# AIM OF THE TASK
Scan the entries below. Return every line that includes "function".

(Dataset entries)
────────────────────────────────────────

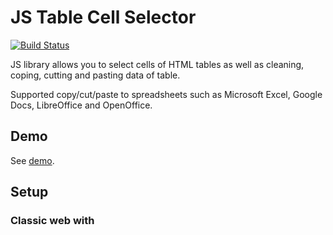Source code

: # JS Table Cell Selector

[![Build Status](https://travis-ci.org/DarkRiDDeR/js-table-cell-selector.svg?branch=master)](https://travis-ci.org/DarkRiDDeR/js-table-cell-selector)

JS library allows you to select cells of HTML tables as well as cleaning, coping, cutting and pasting data of table.

Supported copy/cut/paste to spreadsheets such as Microsoft Excel, Google Docs, LibreOffice and OpenOffice.

## Demo
See [demo](http://darkridder.github.io/js-table-cell-selector/example/).

## Setup

### Classic web with <script> tag

Include the js-files which you can find in the `dist` folder.

```html
<script src="dist/tcs.bundle.min.js"></script>
```
### ES6

```
import TableCellSelector from "./js-table-cell-selector/src/app";
```

## Usage

```javascript
var table = document.getElementById("tcs-table");
var options = {deselectOutTableClick: false};
var buffer = new TableCellSelector.Buffer();
var tcs = new TableCellSelector(document.getElementById("tcs-table"), options, buffer);
```

## Keyboard shortcuts

- Ctrl + A — select all
- Ctrl + C — copy
- Ctrl + V — paste
- Ctrl + X — cut
- Ctrl + (Backspace or Delete) — clear

**Note:** *operations for the browser buffer only work when `TableCellSelector.Buffer` is initialized.*

## Options

| Name                    | Type             | Default                                                 | Description    |
|-------------------------|------------------|---------------------------------------------------------|----------------|
| deselectOutTableClick   | Bool             | true                                                    |                |
| getCellFn               | Function         | function (cell, coord) { return cell.innerText; }       |                |
| ignoreClass             | String           | 'tcs-ignore'                                            |                |
| mergePastingGlue        | String           | ' '                                                     |                |
| selectableTableClass    | String           | 'tcs'                                                   |                |
| selectIgnoreClass       | Bool             | true                                                    |                |
| selectClass             | String           | 'tcs-select'                                            |                |
| setCellFn               | Function         | function (cell, data, coord) { cell.innerText = data; } |                |

## Methods:

### constructor
```
constructor (table [, options])
```

### clear
```
clear ([c1 [, c2]])
@param c1 - starting position [0, 0]
@param c2 - end position [1, 1]
```
### copy
```
copy ([c1 [, c2]])
@param c1 - starting position [0, 0]
@param c2 - end position [1, 1]
@returns {array[][] | false}
```

### cut
```
cut ([c1 [, c2]])
@param c1 - starting position [0, 0]
@param c2 - end position [1, 1]
@returns {array[][] | false}
```

### deselect
```
deselect ()
```
    
### destroy
```
destroy ()
```

### destroySizeMatrix
destroy size matrix for big table or changing tables
```
destroySizeMatrix ()
```

### getCoords
```
getCoords ()
```

### initSizeMatrix
```
initSizeMatrix ()
```

### paste
```
paste (data [, c1 [, c2]])
@param data - array[][]
@param c1 - starting position [0, 0]
@param c2 - end position [1, 1]
@returns {boolean}
```

### select
```
select (c1 [, c2])
@param c1 - starting position [0, 0]
@param c2 - end position [1, 1]
@returns {boolean}
```
    

### selectAll
```
selectAll()
```

## License

Apache 2.0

────────────────────────────────────────

# OUTPUT
| getCellFn               | Function         | function (cell, coord) { return cell.innerText; }       |                |
| setCellFn               | Function         | function (cell, data, coord) { cell.innerText = data; } |                |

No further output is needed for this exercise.